Start of The data
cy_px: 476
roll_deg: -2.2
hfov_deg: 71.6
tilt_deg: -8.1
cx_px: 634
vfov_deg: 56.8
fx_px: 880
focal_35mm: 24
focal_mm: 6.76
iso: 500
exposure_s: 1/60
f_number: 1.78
End of The data
Start of The data
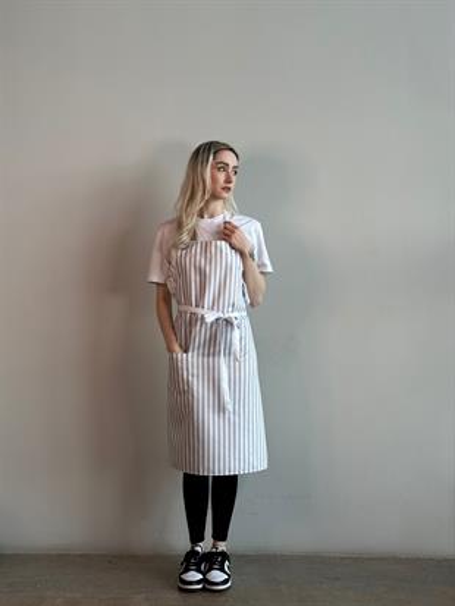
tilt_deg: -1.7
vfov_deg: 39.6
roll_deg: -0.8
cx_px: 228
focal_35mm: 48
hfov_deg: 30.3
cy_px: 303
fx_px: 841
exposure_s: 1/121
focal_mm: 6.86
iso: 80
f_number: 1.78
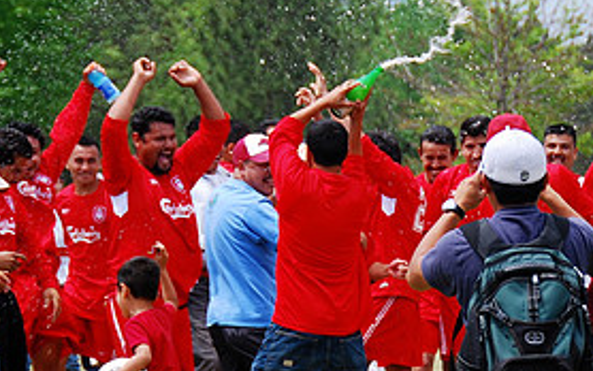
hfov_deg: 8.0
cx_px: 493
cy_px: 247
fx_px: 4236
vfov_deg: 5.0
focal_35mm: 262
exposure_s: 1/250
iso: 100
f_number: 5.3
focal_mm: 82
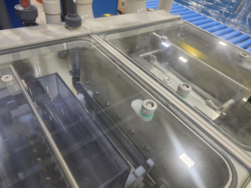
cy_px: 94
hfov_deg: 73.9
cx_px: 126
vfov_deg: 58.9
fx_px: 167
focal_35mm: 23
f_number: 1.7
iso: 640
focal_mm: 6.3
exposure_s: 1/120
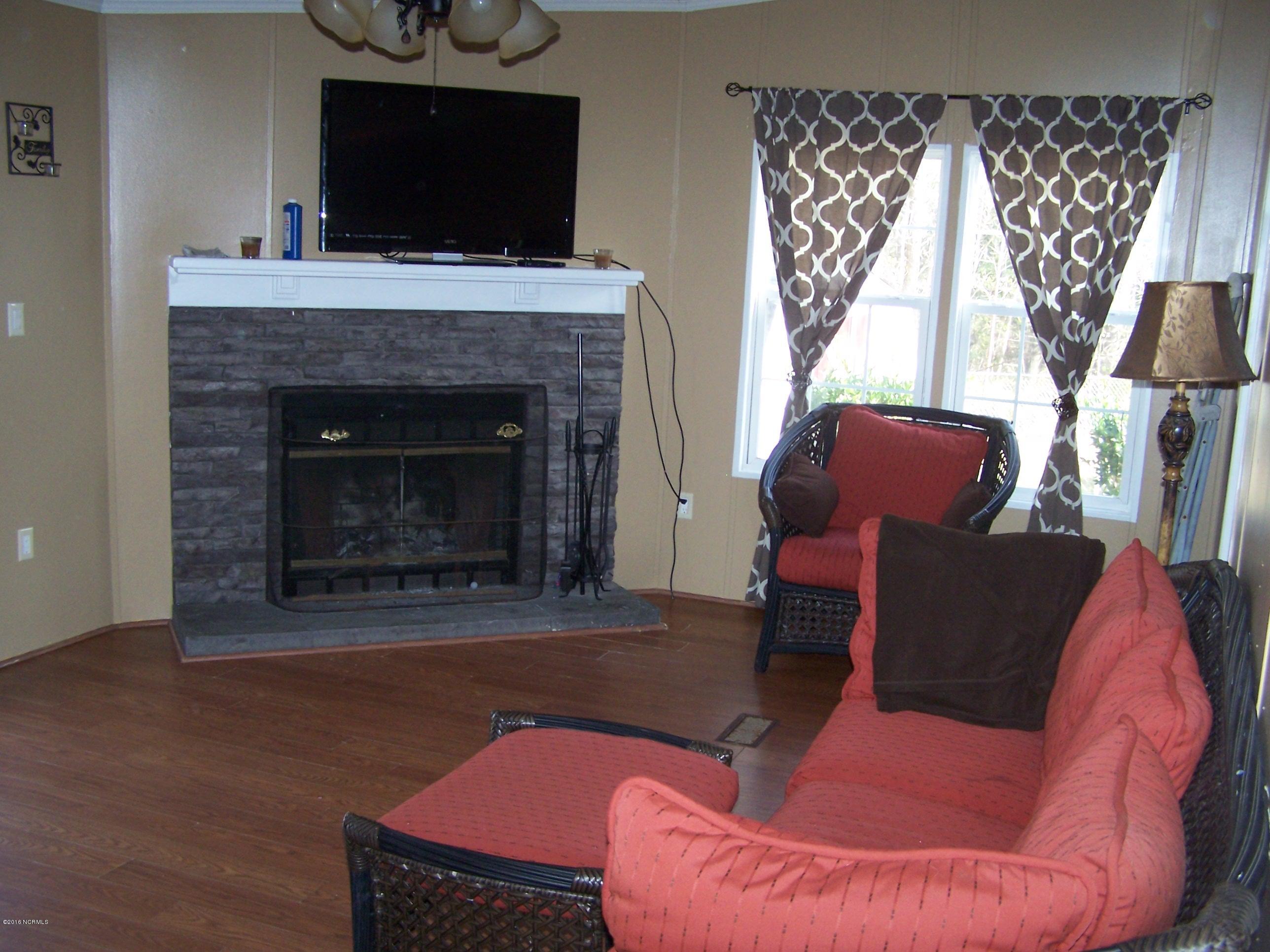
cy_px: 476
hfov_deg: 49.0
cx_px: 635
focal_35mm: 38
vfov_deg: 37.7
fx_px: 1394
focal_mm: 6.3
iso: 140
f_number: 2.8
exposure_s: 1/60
End of The data
Start of The data
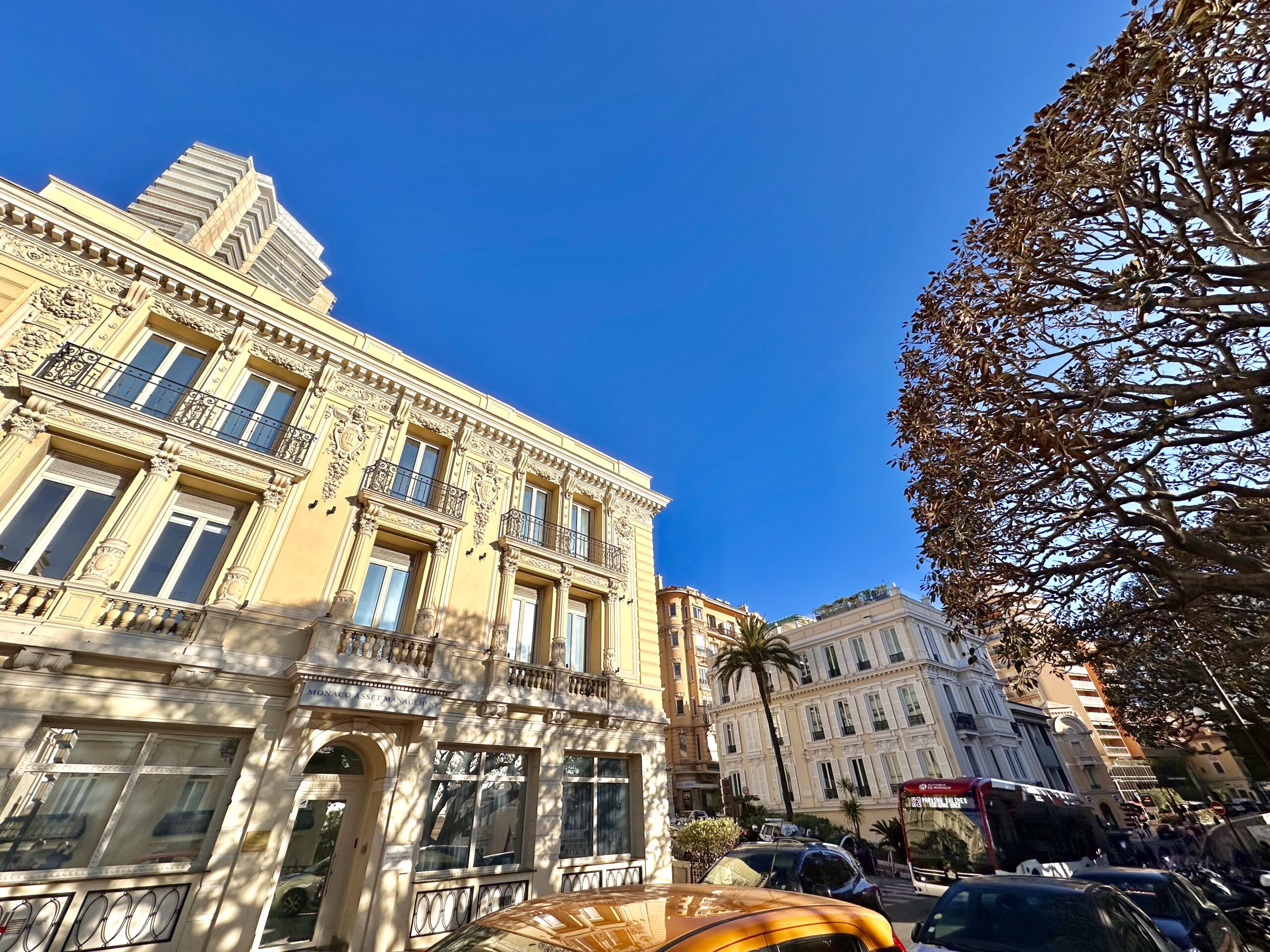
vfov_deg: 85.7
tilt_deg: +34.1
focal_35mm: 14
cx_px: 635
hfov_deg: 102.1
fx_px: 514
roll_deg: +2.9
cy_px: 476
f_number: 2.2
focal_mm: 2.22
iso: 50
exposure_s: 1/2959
End of The data
Task details — Take from the material above the lines running from the one with "hfov_deg: 102.1" through the one with "exposure_s: 1/2959", and repeat them exactly, with nothing else.

Answer below —
hfov_deg: 102.1
fx_px: 514
roll_deg: +2.9
cy_px: 476
f_number: 2.2
focal_mm: 2.22
iso: 50
exposure_s: 1/2959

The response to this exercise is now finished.